PS Researching this, it would be more accurate to say less than a third (about $6M out of $20M) of the Pittsburgh Public Works Operating Budget comes from the liquid fuels tax. The rest is paid from sales, income, and property taxes, which we bikers pay.


paulheckbert
Keymaster
#

my comment on
that TR letter:

We need less tax money going to expensive porkbarrel projects that enrich construction companies and more going to inexpensive projects that make the city more pleasant. For example, millions of dollars were spent excavating a hillside to make the ramp from Route 28 to Route 8 near Etna slightly gentler. Waste of money! Half a billion dollars were spent on the North Shore Connector so that Pittsburgh’s meager subway could be extended a mile. Walk the bridge! It’s prettier than a dark tunnel! Meanwhile, work is happening now to add a protected bike lane on the 6th Street Bridge. Excellent! Let’s do more of this!
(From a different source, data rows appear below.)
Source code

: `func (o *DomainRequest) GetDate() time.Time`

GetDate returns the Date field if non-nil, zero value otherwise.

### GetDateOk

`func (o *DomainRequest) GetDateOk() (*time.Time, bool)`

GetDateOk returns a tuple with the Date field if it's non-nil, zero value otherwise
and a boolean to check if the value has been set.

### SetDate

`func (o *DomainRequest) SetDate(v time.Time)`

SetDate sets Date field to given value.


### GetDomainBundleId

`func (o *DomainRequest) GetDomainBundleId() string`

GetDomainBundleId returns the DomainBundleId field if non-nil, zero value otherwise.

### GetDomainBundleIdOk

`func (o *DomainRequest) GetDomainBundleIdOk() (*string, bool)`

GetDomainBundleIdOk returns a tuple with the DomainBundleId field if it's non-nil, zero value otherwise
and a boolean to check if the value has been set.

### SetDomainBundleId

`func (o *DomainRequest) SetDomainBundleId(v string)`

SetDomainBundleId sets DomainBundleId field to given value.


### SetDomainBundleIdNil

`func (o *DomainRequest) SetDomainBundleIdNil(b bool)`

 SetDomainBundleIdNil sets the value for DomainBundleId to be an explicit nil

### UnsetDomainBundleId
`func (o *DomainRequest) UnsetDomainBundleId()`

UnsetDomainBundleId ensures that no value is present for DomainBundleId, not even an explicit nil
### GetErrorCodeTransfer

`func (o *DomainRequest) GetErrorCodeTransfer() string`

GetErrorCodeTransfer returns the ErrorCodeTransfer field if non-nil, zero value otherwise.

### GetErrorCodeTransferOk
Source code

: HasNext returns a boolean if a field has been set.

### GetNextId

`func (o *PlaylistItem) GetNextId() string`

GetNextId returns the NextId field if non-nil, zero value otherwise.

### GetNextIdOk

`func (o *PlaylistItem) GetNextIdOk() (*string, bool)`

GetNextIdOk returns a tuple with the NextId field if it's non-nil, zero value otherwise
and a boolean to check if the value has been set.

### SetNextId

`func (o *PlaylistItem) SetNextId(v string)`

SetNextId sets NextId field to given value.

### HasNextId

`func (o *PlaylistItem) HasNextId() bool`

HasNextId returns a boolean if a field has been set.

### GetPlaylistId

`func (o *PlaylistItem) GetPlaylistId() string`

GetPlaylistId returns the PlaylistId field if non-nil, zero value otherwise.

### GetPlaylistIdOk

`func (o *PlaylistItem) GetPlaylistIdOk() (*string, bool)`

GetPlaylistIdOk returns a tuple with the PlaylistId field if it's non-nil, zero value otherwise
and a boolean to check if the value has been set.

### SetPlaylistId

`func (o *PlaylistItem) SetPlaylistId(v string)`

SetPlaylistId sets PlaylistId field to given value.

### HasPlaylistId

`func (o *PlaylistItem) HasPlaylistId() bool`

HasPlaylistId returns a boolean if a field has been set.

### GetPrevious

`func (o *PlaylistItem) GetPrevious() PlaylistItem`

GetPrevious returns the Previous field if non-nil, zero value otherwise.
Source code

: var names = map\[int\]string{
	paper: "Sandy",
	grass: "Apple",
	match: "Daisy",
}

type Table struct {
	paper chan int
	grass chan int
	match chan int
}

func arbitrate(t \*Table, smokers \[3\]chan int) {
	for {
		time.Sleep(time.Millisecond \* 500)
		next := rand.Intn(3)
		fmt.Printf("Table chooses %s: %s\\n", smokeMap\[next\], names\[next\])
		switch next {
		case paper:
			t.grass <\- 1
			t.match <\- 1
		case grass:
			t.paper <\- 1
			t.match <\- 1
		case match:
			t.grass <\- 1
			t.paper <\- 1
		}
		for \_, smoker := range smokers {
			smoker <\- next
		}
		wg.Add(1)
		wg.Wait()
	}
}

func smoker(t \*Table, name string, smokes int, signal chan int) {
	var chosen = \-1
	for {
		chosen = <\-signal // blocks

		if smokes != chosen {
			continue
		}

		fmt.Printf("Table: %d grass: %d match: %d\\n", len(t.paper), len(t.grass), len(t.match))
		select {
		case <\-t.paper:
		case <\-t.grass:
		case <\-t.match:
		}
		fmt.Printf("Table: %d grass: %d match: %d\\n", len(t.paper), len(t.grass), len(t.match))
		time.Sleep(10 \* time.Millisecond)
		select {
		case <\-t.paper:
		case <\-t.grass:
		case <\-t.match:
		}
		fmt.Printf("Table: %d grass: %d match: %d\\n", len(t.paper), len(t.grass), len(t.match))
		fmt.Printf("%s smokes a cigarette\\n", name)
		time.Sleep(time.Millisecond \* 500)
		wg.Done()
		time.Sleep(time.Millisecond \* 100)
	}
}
Bike lanes and trails cost on the order of $100 thousand per mile, while freeways cost on the order of $10 million per lane-mile – that’s 100 times more expensive. The few million dollars that have gone into Pittsburgh’s bicycle trail network in recent decades are a tiny fraction of the cost of the North Shore Connector. But the bike & pedestrian expenditures have done far more for the revival of the city’s reputation and the improved quality of life here than the porkbarrel projects. James Graff has it exactly backwards. Bike lanes are one of the wisest uses of tax dollars around. I wish that all of my tax dollars were spent this wisely.